Initialize an empty Keras network

In [None]:
from keras.models import Sequential
from keras.layers import Dense, Dropout, Flatten

num_neurons = 50
model = Sequential()

Keras SimpleRNN:

- pass each input into an RNN 
- for each token: gather the output into a vector

400 = length of each input sequence
x
50 = number of neurons

-->

400 = length of output vector
50 = length of each element in the output vector

Each element in the output vector is a vector containing 50 elements, with one output per neuron, representing the network value at each time step.

$[v_1[50], v_2[50], v_3[50],...,v_{400}[50]]$

If return_sequences was set to False (the Keras default behavior), only a single 50-dimensional vector would be returned.

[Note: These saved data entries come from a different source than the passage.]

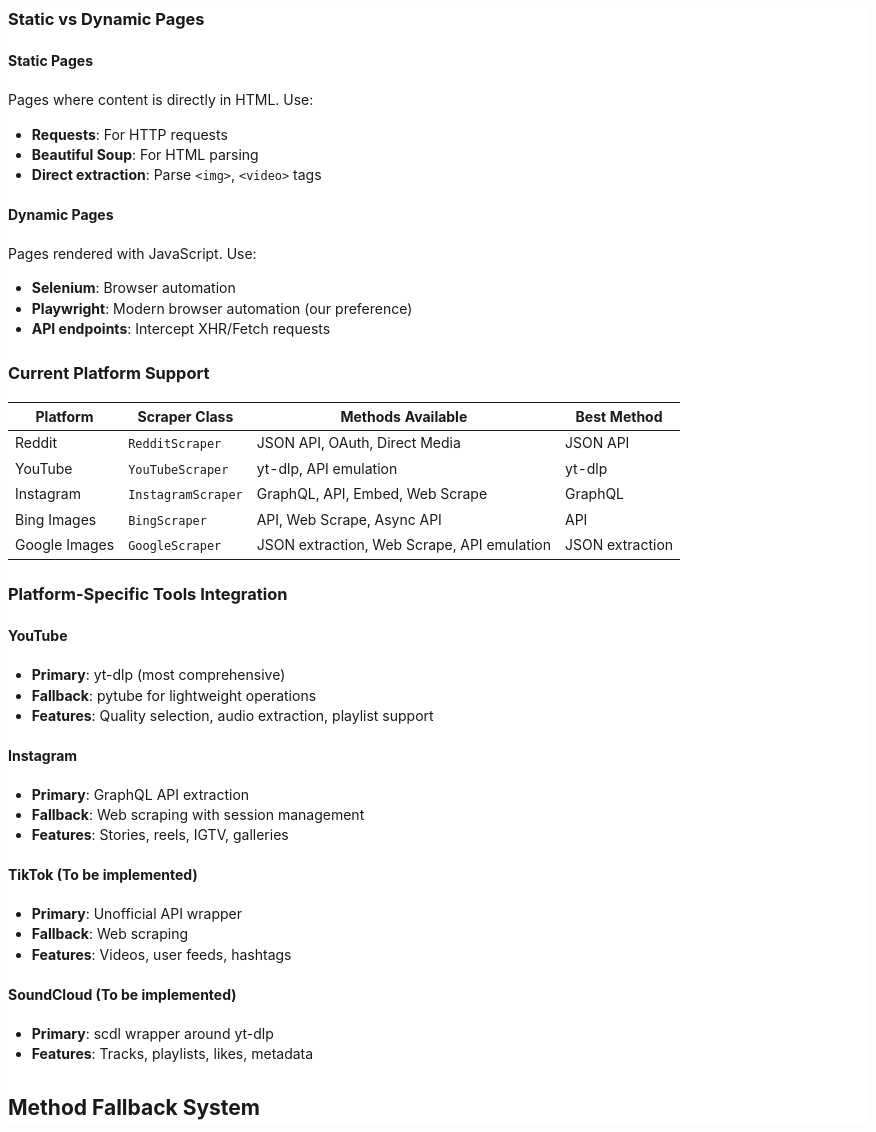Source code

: ### Static vs Dynamic Pages

#### Static Pages
Pages where content is directly in HTML. Use:
- **Requests**: For HTTP requests
- **Beautiful Soup**: For HTML parsing
- **Direct extraction**: Parse `<img>`, `<video>` tags

#### Dynamic Pages
Pages rendered with JavaScript. Use:
- **Selenium**: Browser automation
- **Playwright**: Modern browser automation (our preference)
- **API endpoints**: Intercept XHR/Fetch requests

### Current Platform Support

| Platform | Scraper Class | Methods Available | Best Method |
|----------|--------------|-------------------|-------------|
| Reddit | `RedditScraper` | JSON API, OAuth, Direct Media | JSON API |
| YouTube | `YouTubeScraper` | yt-dlp, API emulation | yt-dlp |
| Instagram | `InstagramScraper` | GraphQL, API, Embed, Web Scrape | GraphQL |
| Bing Images | `BingScraper` | API, Web Scrape, Async API | API |
| Google Images | `GoogleScraper` | JSON extraction, Web Scrape, API emulation | JSON extraction |

### Platform-Specific Tools Integration

#### YouTube
- **Primary**: yt-dlp (most comprehensive)
- **Fallback**: pytube for lightweight operations
- **Features**: Quality selection, audio extraction, playlist support

#### Instagram
- **Primary**: GraphQL API extraction
- **Fallback**: Web scraping with session management
- **Features**: Stories, reels, IGTV, galleries

#### TikTok (To be implemented)
- **Primary**: Unofficial API wrapper
- **Fallback**: Web scraping
- **Features**: Videos, user feeds, hashtags

#### SoundCloud (To be implemented)
- **Primary**: scdl wrapper around yt-dlp
- **Features**: Tracks, playlists, likes, metadata

## Method Fallback System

>> A good rule of thumb is to try to make your model no more complex than the data you’re training on. Easier said than done, but that idea gives you a rationale for adjusting your parameters as you experiment with your dataset. A more complex model will overfit training data and not generalize well; a model that is too simple will underfit the data and also not have much interesting to say about novel data. You’ll see this discussion referred to as the bias versus variance trade-off. A model that’s overfit to the data is said to have high variance and low bias. And an underfit model is the opposite: low variance and high bias; it gets everything wrong in a consistent way.

In [None]:
# add a recurrent layer
model.add(SimpleRNN,
            num_neurons, return_sequences=True,
            input_shape=(maxlen, embedding_dims))

Usually you don't need to truncate and pad data with an RNN, which can handle variable-length inputs from time step to time step. 
If you need to pass the data into a layer that expects uniform lengths, though, you can't have outputs from the RNN that contain variable lengths.

To avoid overfitting, add a dropout layer to zero out some percentage of the full sequences generated by return_sequences.

Add a linear layer as a classifier: Positive sentiment/1 or Negative sentiment/0.
This layer is a dense layer with one neuron and a sigmoid activation function.
It expects a flat vector of $n$ float elements. 

A feed-forward neural network is agnostic to the order of elements, as long as you are consistent with the order. So, take the 400-element vector of 50-dimensional outputs and pass it through the `Flatten()` function, which transforms a 400x50 tensor to a vector of length 20,000. 

In [None]:
model.add(Dropout(0.2)) # zero out 20% of inputs randomly
model.add(Flatten())
model.add(Dense(1, activation='sigmoid'))

Flattening the tensor before giving the data to the feed-forward network removes information about the order of the input.

The sequential learning itself happened in the RNN layer. The classifier aggregates errors via backpropagation, encoding the relationship in the network.